The internet is often likened to a global community, but two-thirds of the world’s population are without access: for those living in remote or developing countries, connectivity is often out of reach. We’re used to the idea that internet services can be provided through a wide range of technologies – telephone lines, television cables and fibre optics to name a few – but the idea of an internet connection through aerial or satellite sources still seems pretty far out. Nevertheless, some of the world’s more capable technology firms are already working on ways to hook us up via the stratosphere.
It’s an idea often met with scepticism – not least because of a number of failed projects in the 1990s, when the race for satellite-assisted connectivity really began. One notable case was the Motorola-backed Iridium, which filed for bankruptcy in 1999 having attracted $5bn in investment and delivered… well, very little actually. To work as planned, the system required a vast network of 66 satellites, the extraordinary cost of which caused the firm to default on its $1.5bn debt. To make matters worse, the company’s subscriber base was a paltry 10,000, which is unsurprising, considering the compatible handsets cost $3,000 and talktime as much as five dollars a minute.

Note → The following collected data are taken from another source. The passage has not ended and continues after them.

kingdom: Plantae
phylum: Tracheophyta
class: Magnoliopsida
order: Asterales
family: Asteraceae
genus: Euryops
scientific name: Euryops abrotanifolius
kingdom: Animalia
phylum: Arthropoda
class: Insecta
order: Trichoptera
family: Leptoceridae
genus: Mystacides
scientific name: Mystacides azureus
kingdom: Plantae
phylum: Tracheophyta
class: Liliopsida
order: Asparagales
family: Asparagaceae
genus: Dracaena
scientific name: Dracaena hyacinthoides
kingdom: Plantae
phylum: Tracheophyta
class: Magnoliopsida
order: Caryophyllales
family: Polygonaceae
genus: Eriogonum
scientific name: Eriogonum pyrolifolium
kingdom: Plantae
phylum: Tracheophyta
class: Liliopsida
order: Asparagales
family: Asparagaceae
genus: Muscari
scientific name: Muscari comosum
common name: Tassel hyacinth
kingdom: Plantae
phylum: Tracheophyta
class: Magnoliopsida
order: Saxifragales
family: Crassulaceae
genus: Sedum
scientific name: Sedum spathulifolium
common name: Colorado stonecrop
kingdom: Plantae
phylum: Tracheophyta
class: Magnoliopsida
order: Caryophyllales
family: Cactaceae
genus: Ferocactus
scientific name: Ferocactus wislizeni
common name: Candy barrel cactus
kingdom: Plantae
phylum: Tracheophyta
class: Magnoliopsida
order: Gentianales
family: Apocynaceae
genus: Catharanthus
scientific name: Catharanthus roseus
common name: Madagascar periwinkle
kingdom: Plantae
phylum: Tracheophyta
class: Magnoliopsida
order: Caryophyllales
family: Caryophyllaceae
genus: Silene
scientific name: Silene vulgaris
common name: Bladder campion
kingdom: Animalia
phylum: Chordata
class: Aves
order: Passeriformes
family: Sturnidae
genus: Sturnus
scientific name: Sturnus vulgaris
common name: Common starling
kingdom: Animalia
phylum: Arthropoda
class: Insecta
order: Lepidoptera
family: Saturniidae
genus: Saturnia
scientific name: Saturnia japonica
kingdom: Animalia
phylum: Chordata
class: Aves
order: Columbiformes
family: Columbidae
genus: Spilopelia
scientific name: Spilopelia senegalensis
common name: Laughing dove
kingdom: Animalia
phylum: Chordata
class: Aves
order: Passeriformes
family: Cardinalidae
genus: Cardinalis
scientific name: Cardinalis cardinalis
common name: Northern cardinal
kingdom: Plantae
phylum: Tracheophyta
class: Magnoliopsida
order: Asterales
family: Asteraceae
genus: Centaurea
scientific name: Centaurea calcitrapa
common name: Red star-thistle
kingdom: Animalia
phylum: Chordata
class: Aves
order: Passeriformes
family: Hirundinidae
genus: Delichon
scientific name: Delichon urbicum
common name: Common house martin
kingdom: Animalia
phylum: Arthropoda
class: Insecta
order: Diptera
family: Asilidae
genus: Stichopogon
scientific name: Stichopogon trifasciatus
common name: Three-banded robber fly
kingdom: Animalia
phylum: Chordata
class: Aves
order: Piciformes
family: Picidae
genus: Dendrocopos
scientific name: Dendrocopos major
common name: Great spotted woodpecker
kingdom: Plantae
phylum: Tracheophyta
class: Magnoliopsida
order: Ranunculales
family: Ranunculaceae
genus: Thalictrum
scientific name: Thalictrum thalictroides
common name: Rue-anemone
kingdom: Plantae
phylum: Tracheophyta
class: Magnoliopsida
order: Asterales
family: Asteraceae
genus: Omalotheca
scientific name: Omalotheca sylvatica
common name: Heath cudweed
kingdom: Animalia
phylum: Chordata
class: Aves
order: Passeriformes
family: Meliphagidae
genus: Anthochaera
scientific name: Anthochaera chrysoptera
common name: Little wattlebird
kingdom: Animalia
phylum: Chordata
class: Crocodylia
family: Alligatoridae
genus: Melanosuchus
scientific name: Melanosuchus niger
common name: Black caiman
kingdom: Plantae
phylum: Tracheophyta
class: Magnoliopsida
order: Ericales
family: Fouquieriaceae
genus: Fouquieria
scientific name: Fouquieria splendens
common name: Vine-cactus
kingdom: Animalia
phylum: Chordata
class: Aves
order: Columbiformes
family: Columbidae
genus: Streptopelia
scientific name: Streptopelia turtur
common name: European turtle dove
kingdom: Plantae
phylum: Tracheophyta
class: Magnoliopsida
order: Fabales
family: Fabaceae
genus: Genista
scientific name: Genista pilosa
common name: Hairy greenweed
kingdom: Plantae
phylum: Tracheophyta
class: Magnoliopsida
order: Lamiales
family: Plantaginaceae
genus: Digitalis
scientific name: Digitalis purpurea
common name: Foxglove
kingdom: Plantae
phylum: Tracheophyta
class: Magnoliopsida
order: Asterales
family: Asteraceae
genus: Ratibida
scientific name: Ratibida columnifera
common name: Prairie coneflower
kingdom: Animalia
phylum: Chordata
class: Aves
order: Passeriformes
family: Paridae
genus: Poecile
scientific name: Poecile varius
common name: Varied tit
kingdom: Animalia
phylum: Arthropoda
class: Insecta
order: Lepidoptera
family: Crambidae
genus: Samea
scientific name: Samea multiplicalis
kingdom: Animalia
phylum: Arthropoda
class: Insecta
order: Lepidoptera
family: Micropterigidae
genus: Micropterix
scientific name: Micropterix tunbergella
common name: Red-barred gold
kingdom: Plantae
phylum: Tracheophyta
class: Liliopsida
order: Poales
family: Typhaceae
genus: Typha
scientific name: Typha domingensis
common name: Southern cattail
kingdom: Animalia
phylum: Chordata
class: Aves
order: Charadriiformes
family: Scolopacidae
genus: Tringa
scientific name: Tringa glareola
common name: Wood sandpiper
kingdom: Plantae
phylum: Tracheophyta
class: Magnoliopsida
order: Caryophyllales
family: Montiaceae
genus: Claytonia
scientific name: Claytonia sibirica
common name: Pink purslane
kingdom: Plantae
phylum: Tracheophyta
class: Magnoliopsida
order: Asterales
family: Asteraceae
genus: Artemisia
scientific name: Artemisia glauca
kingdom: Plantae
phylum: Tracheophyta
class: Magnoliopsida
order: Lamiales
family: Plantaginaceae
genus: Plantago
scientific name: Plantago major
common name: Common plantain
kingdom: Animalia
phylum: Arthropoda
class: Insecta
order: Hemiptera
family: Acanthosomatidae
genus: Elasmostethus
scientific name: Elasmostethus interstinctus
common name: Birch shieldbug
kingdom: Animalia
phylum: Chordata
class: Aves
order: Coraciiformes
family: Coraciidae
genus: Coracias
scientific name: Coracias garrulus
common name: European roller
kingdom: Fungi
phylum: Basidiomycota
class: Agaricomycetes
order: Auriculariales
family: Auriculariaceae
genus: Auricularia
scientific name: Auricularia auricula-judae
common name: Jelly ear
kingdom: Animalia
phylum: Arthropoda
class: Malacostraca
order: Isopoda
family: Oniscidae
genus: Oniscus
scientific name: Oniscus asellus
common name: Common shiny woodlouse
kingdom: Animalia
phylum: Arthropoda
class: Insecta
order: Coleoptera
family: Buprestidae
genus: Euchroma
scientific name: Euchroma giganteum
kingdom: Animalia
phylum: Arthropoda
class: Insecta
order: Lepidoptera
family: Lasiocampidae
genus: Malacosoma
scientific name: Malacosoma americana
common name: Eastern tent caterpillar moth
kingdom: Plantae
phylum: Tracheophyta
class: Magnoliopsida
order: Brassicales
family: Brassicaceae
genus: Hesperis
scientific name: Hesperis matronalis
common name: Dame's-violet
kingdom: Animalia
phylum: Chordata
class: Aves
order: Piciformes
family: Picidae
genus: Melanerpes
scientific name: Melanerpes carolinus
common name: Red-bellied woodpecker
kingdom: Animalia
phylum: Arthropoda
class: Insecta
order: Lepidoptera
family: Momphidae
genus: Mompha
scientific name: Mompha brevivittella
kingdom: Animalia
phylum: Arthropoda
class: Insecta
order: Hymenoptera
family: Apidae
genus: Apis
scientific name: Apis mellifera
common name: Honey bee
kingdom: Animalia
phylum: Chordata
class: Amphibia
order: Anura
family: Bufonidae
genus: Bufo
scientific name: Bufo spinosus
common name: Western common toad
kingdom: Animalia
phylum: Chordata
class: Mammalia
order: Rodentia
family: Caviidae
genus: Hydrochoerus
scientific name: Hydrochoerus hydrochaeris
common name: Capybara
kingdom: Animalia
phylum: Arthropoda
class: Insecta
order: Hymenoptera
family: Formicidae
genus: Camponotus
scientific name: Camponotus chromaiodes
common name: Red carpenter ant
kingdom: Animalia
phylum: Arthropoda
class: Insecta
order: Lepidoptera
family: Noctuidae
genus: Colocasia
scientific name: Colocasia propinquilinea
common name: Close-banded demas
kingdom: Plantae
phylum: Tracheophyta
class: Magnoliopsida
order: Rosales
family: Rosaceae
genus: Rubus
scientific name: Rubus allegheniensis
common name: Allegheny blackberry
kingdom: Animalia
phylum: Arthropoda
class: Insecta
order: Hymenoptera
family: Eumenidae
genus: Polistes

Similarly, the Globalstar project, backed by Loral Corporation and Qualcomm, was plagued with delays and complications from its launch in 1991. Its eventual bankruptcy a decade later was the result of lavish spending and mounting debt.
Lifting me higher
Fast-forward to the present day, however, and efforts to conquer the stratosphere are far more convincing. Unsurprisingly, sitting at the head of the pack is Google, which last year announced Project Loon, a “balloon-powered internet for everyone”. Google’s inflatable, solar-powered balloon-like capsules use software algorithms to identify the specific atmospheric current they must travel in to deliver internet connectivity to a specific location. At 20km above the Earth’s surface, the balloons work together to form a global communications network, capable of connecting users via antennae.
Earlier this year, Google also announced it was acquiring Titan Aerospace. It’s hoped Titan’s solar-powered drones will lend a hand in expanding internet access to developing countries.
In March, Facebook announced its plans to increase global connectivity by using solar-powered drones, lasers, and low Earth orbit and geosynchronous satellites. The move follows the launch of Internet.org last year, a partnership between Facebook and various other technology firms that aims to bridge the connectivity gap for those in the developing world.
Although the intentions of both Google and Facebook are admirable, the two will no doubt come up against stiff opposition from governments who are unwilling to have their airspace intruded upon by Western-made machines. While the benefits of greater connectivity are plain to see, the prospect of having communications rest on foreign providers is enough to unsettle authorities to the point of non-compliance.
Regardless, many of those working towards the goal of greater connectivity believe internet access is a basic human right. For as long as enterprising firms such as Google and Facebook continue at this pace, the prospect of global connectivity looks increasingly likely.
Google’s Project Loon explained
The balloons draw power from the solar panels they carry and are controlled from ‘Loon Mission Control’, where staff can monitor position, altitude, ascent rate, pressure and other variables.
The balloons float 20km up. Here, the different layers of the Earth’s stratosphere move in well-defined directions: by moving up and down between these layers, the balloons can be kept in groups.
The balloons move in a chain around the world. As one leaves a particular spot, the next balloon takes over. This means ground users experience minimal disruption to their connection.
Though the balloons are well above most air traffic, their controllers need to communicate with air traffic control during ascent and descent. Securing that cooperation could be a stumbling block.
Users on the ground will be hooked up to specialised antennae, which communicate with the balloons.
The circular shape of the antennae helps make up for the varying distance of the satellites.
The balloons pass information from the ground between each other, until the data reaches a balloon that is within range of a ground station and, through it, an internet service provider.